L2/12-041R

Title: Overriding Default Properties for PUA -- Core Specification Text Issues

Source: Ken Whistler and Editorial Committee

Date: February 6, 2012

Action: For consideration by the UTC


During the process of text editing and cleanup of the Core Specification for Unicode 6.1,
the editorial committee ran across a potential inconsistency regarding the details
of what the standard claims about overriding default properties for PUA characters.
I am bringing the details of the text issues to the attention of the UTC, for discussion
and decision.

Current Text for Unicode 6.1

In the latest current draft of the Core Specification for Unicode 6.1, the relevant
text in Chapter 3, Section 3.5 states (on p. 72):

Default property values are also provided for private-use characters. Because the
interpretation of private-use characters is subject to private agreement between the
parties which exchange them, the default property values for those characters
are overridable by higher-level protocols, to match the agreed-upon semantics
for the characters. See Section 16.5, Private-Use Characters.

[Note that this is new text added to the draft of Unicode 6.1, in an attempt to
clarify the issue of default property values and PUA. So this isn't already
published text from Unicode 6.0.]

The relevant text in the latest current draft of the Core Specification for Unicode 6.1,
Section 16.5 states (on p. 555):

The General_Category value of private-use characters in the Unicode Standard
is Private_Use (gc=Co). This value is normatively defined and cannot be changed
by private agreement. This means that no private agreement can change which
character codes are reserved for private use. However, many Unicode algorithms
use character properties which are derived by reference to the General_Category
property. Private agreements may override such derivations for private-use
characters, except where overriding is expressly disallowed in the conformance
statement for a specific algorithm. In other words, private agreements may define
which private-use characters should be treated like spaces, digits, letters,
punctuation, and so on, by all parties to those private agreements.

For all properties other than General_Category and the normalization-related
properties, the Unicode Character Database provides default values
for private-use characters. These default property values should be considered
informative...

[That text is also proposed text new for Unicode 6.1. It is not already published text
from Unicode 6.0, which only has a very short statement about default property
values for PUA characters.]

Text Issues

The basic text issue raised in the editorial committee is that the draft text in
Section 3.5 is not entirely consistent with the more extensive statement in
Section 16.5. The issue is for General_Category, in particular.

A secondary issue was also raised about the text in Section 16.5: The claim
is that the sentence, "This value is normatively defined and cannot be changed
by private agreement." confuses normativity with overridability. Personally, I
disagree with that assessment, but see how the sentence might be read that
way, so concur that it could use an editorial improvement.

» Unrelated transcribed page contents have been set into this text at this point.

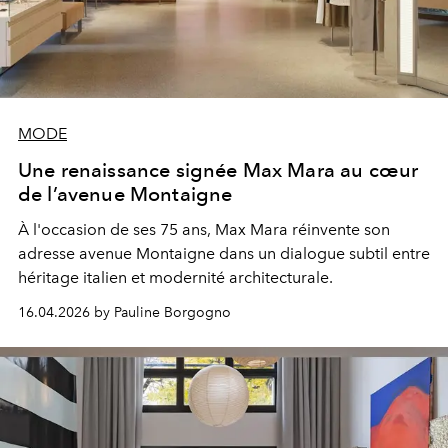
MODE
Une renaissance signée Max Mara au cœur
de l’avenue Montaigne
À l'occasion de ses 75 ans, Max Mara réinvente son
adresse avenue Montaigne dans un dialogue subtil entre
héritage italien et modernité architecturale.
16.04.2026 by Pauline Borgogno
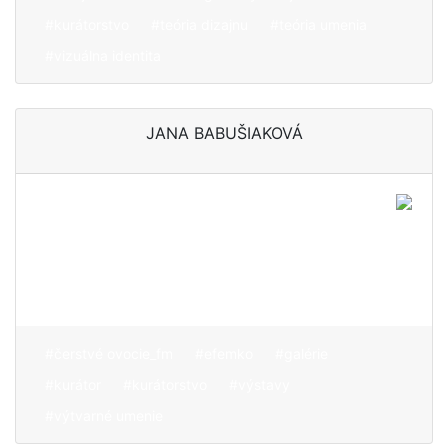
#kurátorstvo
#teória dizajnu
#teória umenia
#vizuálna identita
JANA BABUŠIAKOVÁ
Interpretáciou „príbehu
umenia“ ovplyvňuje, ako
návštevník vníma
umelecké dielo
#čerstvé ovocie_fm
#efemko
#galérie
#kurátor
#kurátorstvo
#výstavy
#výtvarné umenie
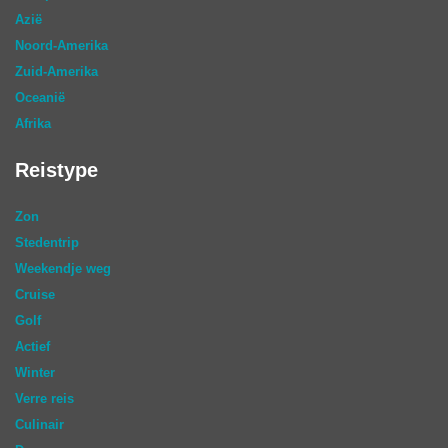
Azië
Noord-Amerika
Zuid-Amerika
Oceanië
Afrika
Reistype
Zon
Stedentrip
Weekendje weg
Cruise
Golf
Actief
Winter
Verre reis
Culinair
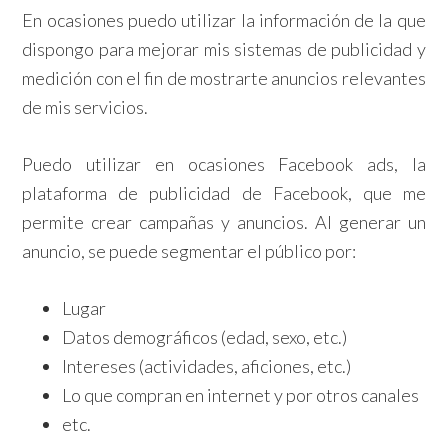
En ocasiones puedo utilizar la información de la que
dispongo para mejorar mis sistemas de publicidad y
medición con el fin de mostrarte anuncios relevantes
de mis servicios.
Puedo utilizar en ocasiones Facebook ads, la
plataforma de publicidad de Facebook, que me
permite crear campañas y anuncios. Al generar un
anuncio, se puede segmentar el público por:
Lugar
Datos demográficos (edad, sexo, etc.)
Intereses (actividades, aficiones, etc.)
Lo que compran en internet y por otros canales
etc.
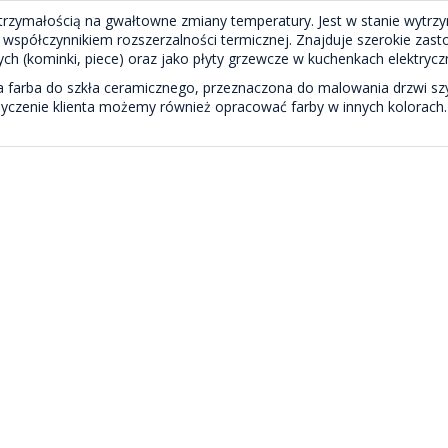
trzymałością na gwałtowne zmiany temperatury. Jest w stanie wytr
ym współczynnikiem rozszerzalności termicznej. Znajduje szerokie 
ych (kominki, piece) oraz jako płyty grzewcze w kuchenkach elektrycz
rna farba do szkła ceramicznego, przeznaczona do malowania drzwi sz
życzenie klienta możemy również opracować farby w innych kolorach.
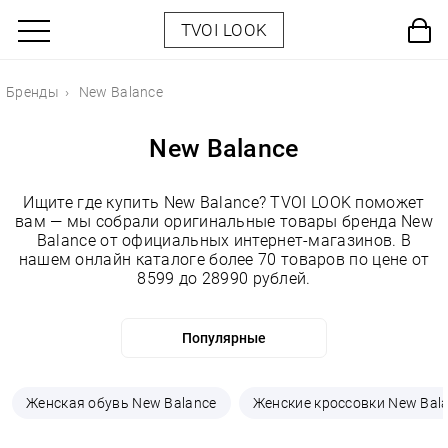
TVOI LOOK
Бренды
New Balance
New Balance
Ищите где купить New Balance? TVOI LOOK поможет
вам — мы собрали оригинальные товары бренда New
Balance от официальных интернет-магазинов. В
нашем онлайн каталоге более 70 товаров по цене от
8599 до 28990 рублей.
Женская обувь New Balance
Женские кроссовки New Bal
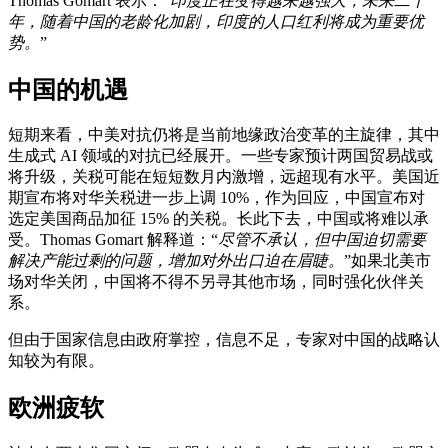
Thomas Gomart 表示：“
印度正在变得越来越强大，未来二十
年，随着中国的老龄化加剧，印度的人口红利将成为重要优
势。
”
中国的机遇
短期来看，中美对抗仍将是当前地缘政治变革的主旋律，其中
生成式 AI 领域的对抗已经展开。一些专家预计两国贸易战或
将升级，关税可能在短短数月内激增，远超现有水平。美国近
期宣布将对华关税进一步上调 10%，作为回应，中国宣布对
选定美国商品加征 15% 的关税。长此下去，中国或将难以承
受。Thomas Gomart 解释道：“
尽管不承认，但中国迫切需要
解决产能过剩的问题，增加对外出口迫在眉睫。
”如果北美市
场对华关闭，中国将不得不另寻其他市场，同时强化伙伴关
系。
但由于国家信息由政府掌控，信息不足，专家对中国的战略认
知较为有限。
欧洲疲软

Because the basic text issue concerns Chapter 3, Conformance text, because
in principle, the UTC has already reviewed and agreed upon the text of Chapter 3
for Unicode 6.1, and because the issue is inherently a little tricky, the editorial
committee deemed it advisable to bring the issue to the attention of the UTC
for discussion and resolution.

Suggested Text Changes

To make the discussion a little easier, I'll provide textual emendation suggestions
here, which I think may address the problems noted.

First, for Section 3.5, the main issue is that General_Category default values
are not all overridable by private agreement, and there are important
caveats spelled out in more detail in Section 16.5. My suggested emendation
of the text, then, would be:

Default property values are also provided for private-use characters. Because the
interpretation of private-use characters is subject to private agreement between the
parties which exchange them, the most default property values for those characters
are overridable by higher-level protocols, to match the agreed-upon semantics
for the characters. There are important exceptions for
a few properties.
See Section 16.5, Private-Use Characters.
Then a textual correction for the problematical current text in Section 16.5 could be:

No private agreement can change which character codes are reserved for
private use. However, many Unicode algorithms use the General_Category
property or properties which are derived by reference to the General_Category
property. Private agreements may override the General_Category or
derivations based on it, except where overriding is expressly disallowed in
the conformance statement for a specific algorithm. In other words,
private agreements may define which private-use characters should be
treated like spaces, digits, letters, punctuation, and so on, by all
parties to those private agreements. In particular, when a private agreement
overrides the General_Category of a private-use character from the default
value of gc=Co to some other value such as gc=Lu or gc=Nd, such a change
does not change its inherent identity as a private-use character, but
merely specifies its intended behavior according to the private agreement.

For all other properties the Unicode Character Database also provides default values
for private-use characters. Except for normalization-related properties
these default property values should be considered informative...
Questions

Do those minimal text changes correctly reflect the intention of the UTC regarding this issue
of overriding default property values for PUA characters?

If so, should the editorial committee proceed with those text changes for the Unicode 6.1
Core Specification text?

Are there other textual suggestions for how to solve these issues in a different way?